Monday, March 19, 2007

Down with Haters

Well, this is something that I suppose has to be brought up at some point along this journey. sooner or later, you are going to run into people who, for one reason or another, decide that you fit the profile of "People to Hate on".

Personally, having been raised Roman Catholic, I have a good background in the beliefs that most people will use to condemn you. I have found that a little research and memorization will go a long ways to helping you. Of course, a lot of these people will not listen to what you have to say, they are too wrapped up in their hate to see anything else in the world. The real key is to keep walking, head high and ignore them.

I have, on several occasions, reminded these particular people that their Jesus stated that the most important commandment above and beyond all others, is to 'Love one another as I have loved you.' With the exception of the Money clangers in the temple, he never put anyone down or judged them based on their lifestyle, but how they lived their lives instead.

For those who hate, just because they can, there is no real rebuttal but to ignore them.

For the record, I DO NOT condone violence of any type, however, should your or your partner's lives, safety or well being be put into immediate jeopardy and there is no other recourse, kick them in the pants and run like hell until you can call the police. Personally, I follow the path to Buddha's enlightenment, and prefer to walk the path of nonviolence, but if someone were to physically threaten me or my family, and there was no other option, I would not hesitate to defend us.

I wish you the best during your journey and encourage you to share your thoughts and ideas.

Monday, March 12, 2007

Who's gonna make me pretty now?

Finding a plastic surgeon.

We all know that you are going to have to go through this step at some point, and with 16 years in the medical field, I figure that I may as well address it now as we have already begun the search.

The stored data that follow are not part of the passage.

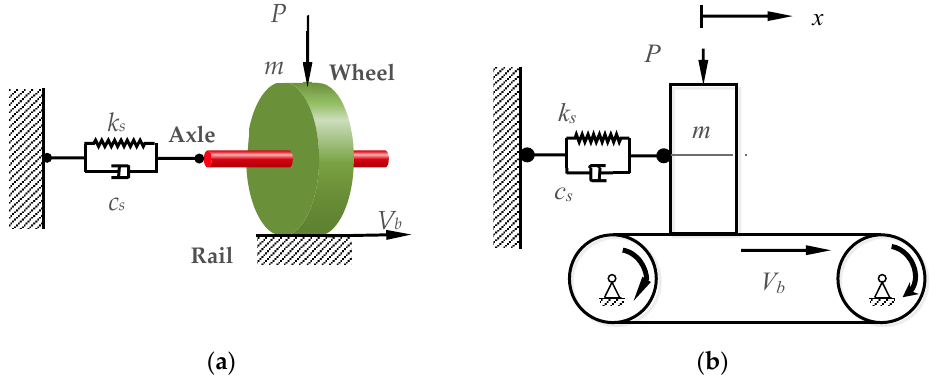
Figure 1. Model of lateral self-excited friction vibration of wheel: ( a ) wheel–rail lateral self-excited vibration model; ( b ) wheel–rail friction self-excited vibration model.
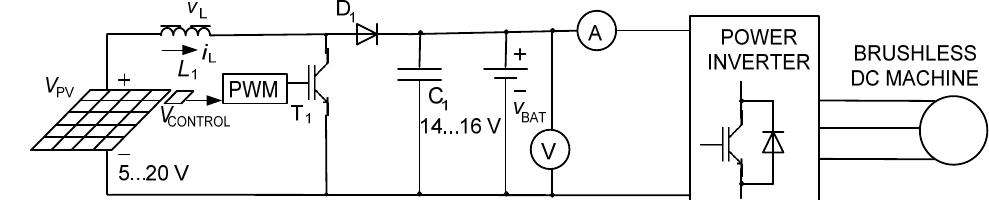
Figure 3. Designed PV system with Boost power converter and MPPT function connected to a commercial fixed-wing radio-controlled aircraft propulsion system.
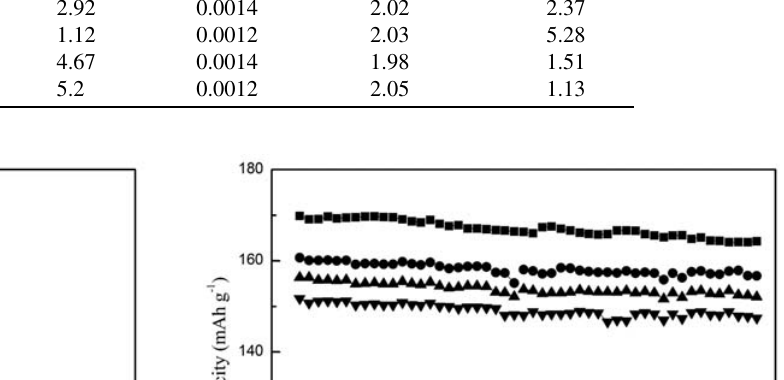
Table 2. Different concentration of TPU/PVDF/PS membranes’parameters and ionic conductivity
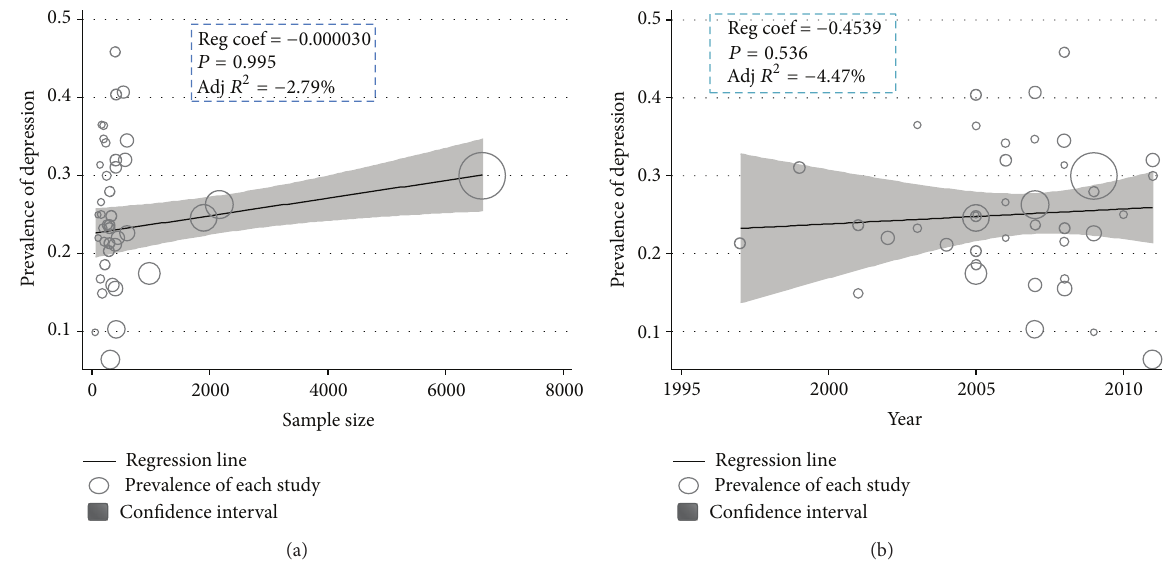
Figure 4: Metaregression plots of change in PPD according to changes in continuous study moderator’s year and sample size.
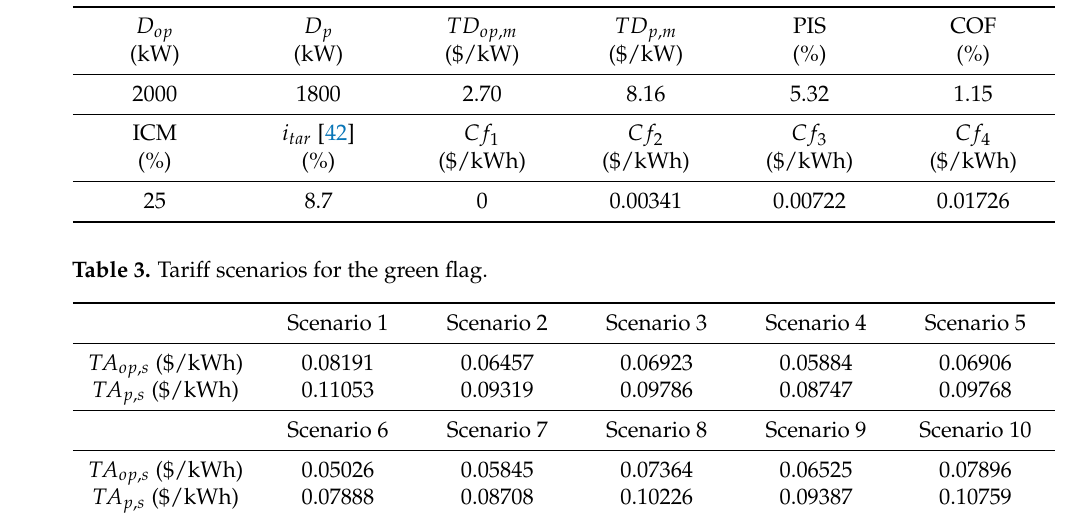
Table 2. Tariff structure parameters.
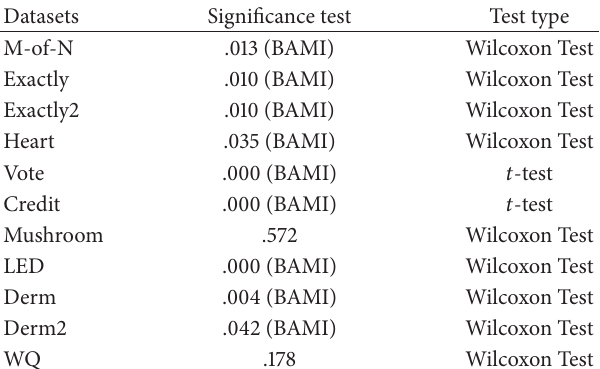
Table 3: Significant test.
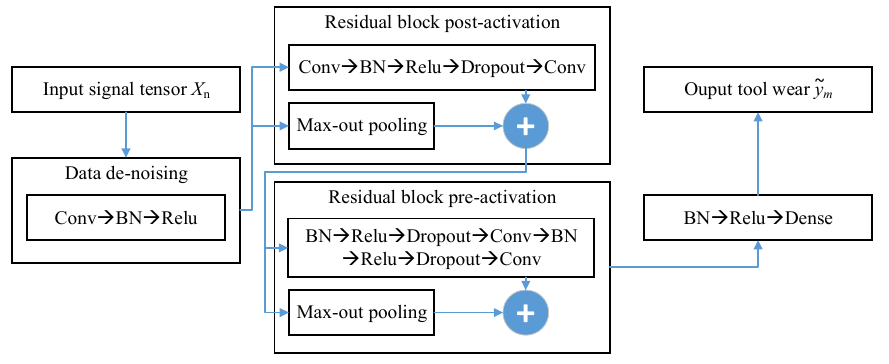
Figure 5. ResNet-based model.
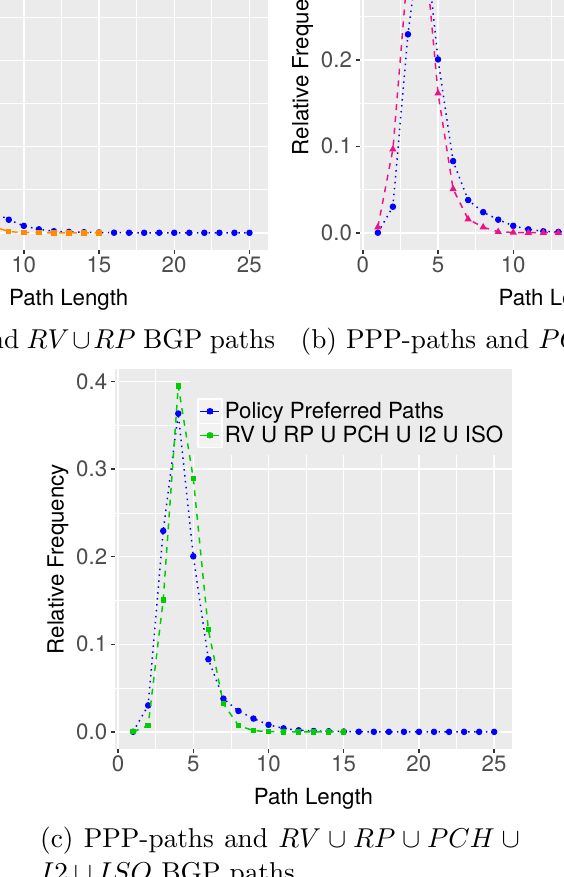
Figure 9: Relative path lengths comparison of PPP-paths and raw BGP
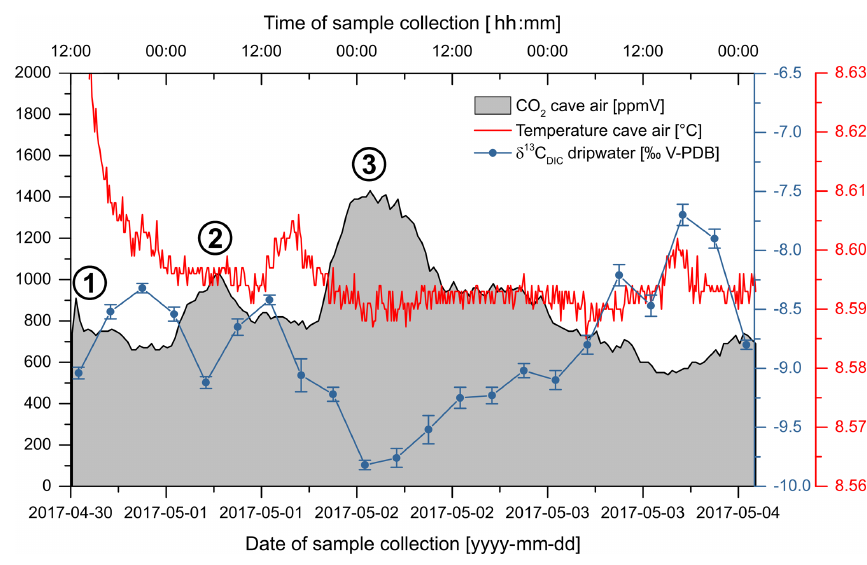
Figure 7. Time series of T , CO 2 and δ 13 C DIC generated during a first case study applying the GUARD autosampler (units are given in the legend). Cave air CO 2 concentrations and dripwater δ 13 C DIC values correlate negatively. Main CO 2 peaks are highlighted with circled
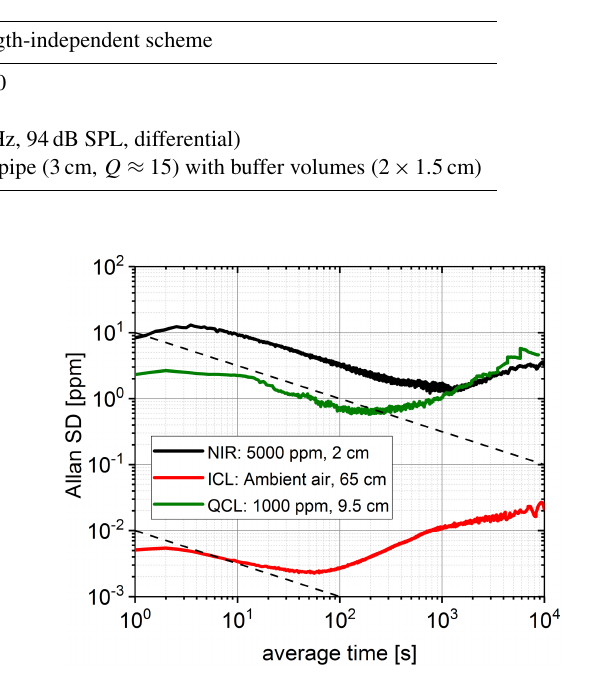
Figure 5. Allan plots for the NIR, ICL and QCL measure- ments. The Allan deviations are measured for different cell lengths and concentrations. The reduction of the Allan data for integration times < 5s is caused by the moving average of the DAS data acquisition procedure. Dashed black lines indicating a typical √ τ dependence for white noise are shown as guides for the 1 /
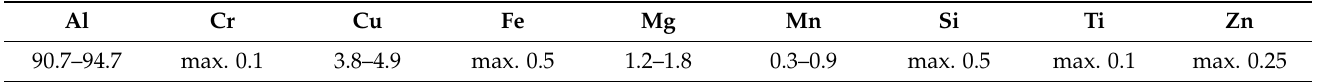
Table 1. Chemical composition of aluminum alloy A2024-T351,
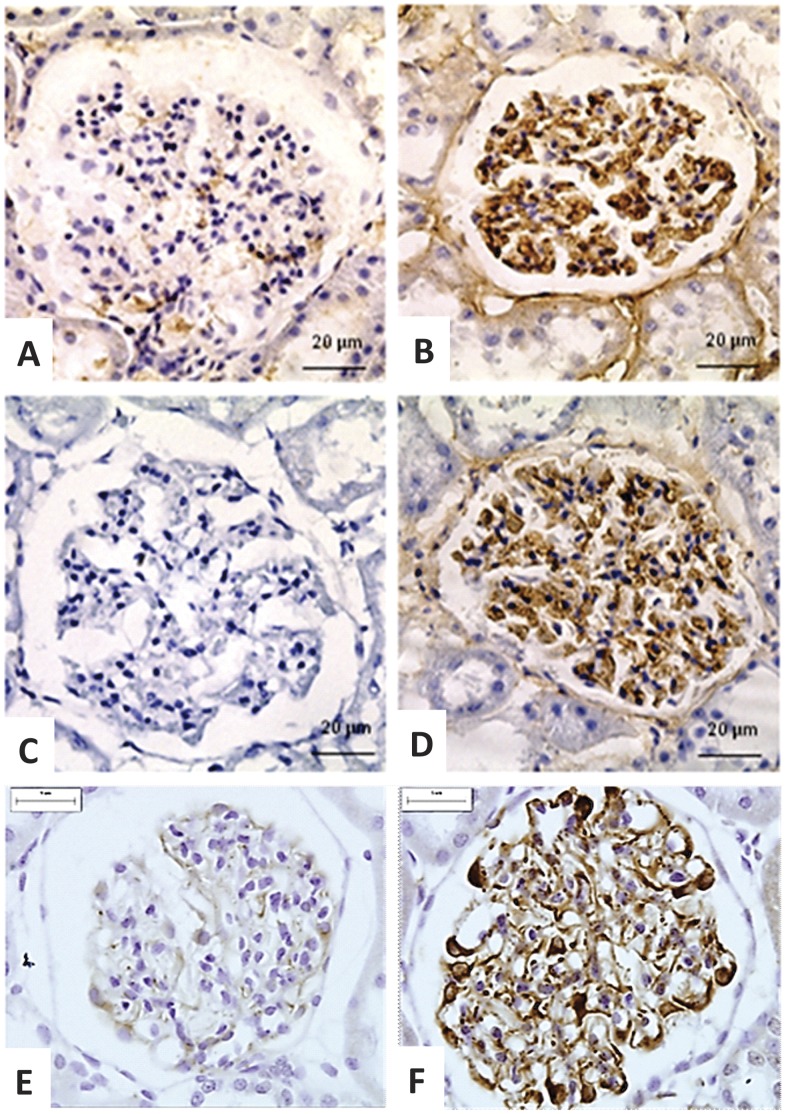
Immunohistochemistry showing enhanced glomerular expression of mesenchymal markers.We verified that fibronectin (B), type I collagen (D) and desmin (F) immunoreactivity are intensively enhanced in LP (n = 5) when compared to that observed in NP (n = 5) (A, C and E, respectively).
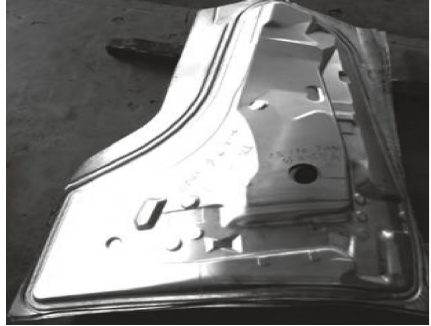
Figure 11: Pixel point spraying on the fender.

First, are there others in your area who have already gone through this? If so, ask for who they would or would not recommend. If not, then it is time to start opening the phone book and looking them up. Make the calls and ask if they handle transgender breast augmentation (starting at the top). Don't be discouraged if you don't find someone right away. Talk to the doctor who is managing your hormone therapy as well, they may know of someone in your area or close to it that does this kind of surgery.

Second, once you find a doctor or two who do the surgery, make an appointment to see them. Let them know ahead of time that you want to discuss not only your care, but their experience and qualifications and ask to see before and after shots of previous patients. Some offices may have patients who are willing to be references, but in the age of HIPAA (that pesky federal law that prevents disclosure of information) they may not. Either way, make sure that you are comfortable with their work before you go any further. Also be open and frank with them about your lifestyle and any other questions they may ask. Lieing will only hurt you, not them.

Once you have found a doctor that you are comfortable with, you are well on your way to becoming your true self.

Sunday, March 4, 2007

Let's talk about sex

OK, some people think this is a taboo subject. I don't.

The thing to remember, is that sex is an important part to any long term relationship. It is not the most important part, but it is important nonetheless. It is especially important when your partner is transitioning. Your partner needs to know that you still find him/her attractive in a sexual fashion, and you need to be able to know that you are coming to terms or have come to terms with the transition on a physical level.

Unfortunately, if you have made it through the rest of the transition, this is the spot most likely to be the breaking point.

The thing is, if you can truly love your partner, you can still find a way to have a physical relationship. You may even find that certain attributes of the transition work to heighten the sexual experience. The main thing to remember, is that if you want it to work, you will find the ways to make it work. The only thing standing between you and making it work, is you.

I know that I have said this many times before, but you need to be able to be brutally honest with yourself and your partner. If you truly love them, you will find the strength to get through this together. If you don't have those strong emotional attachments, you likely won't make it, and you and your partner need to know this up front in order to avoid even worse heartbreak later on down the line.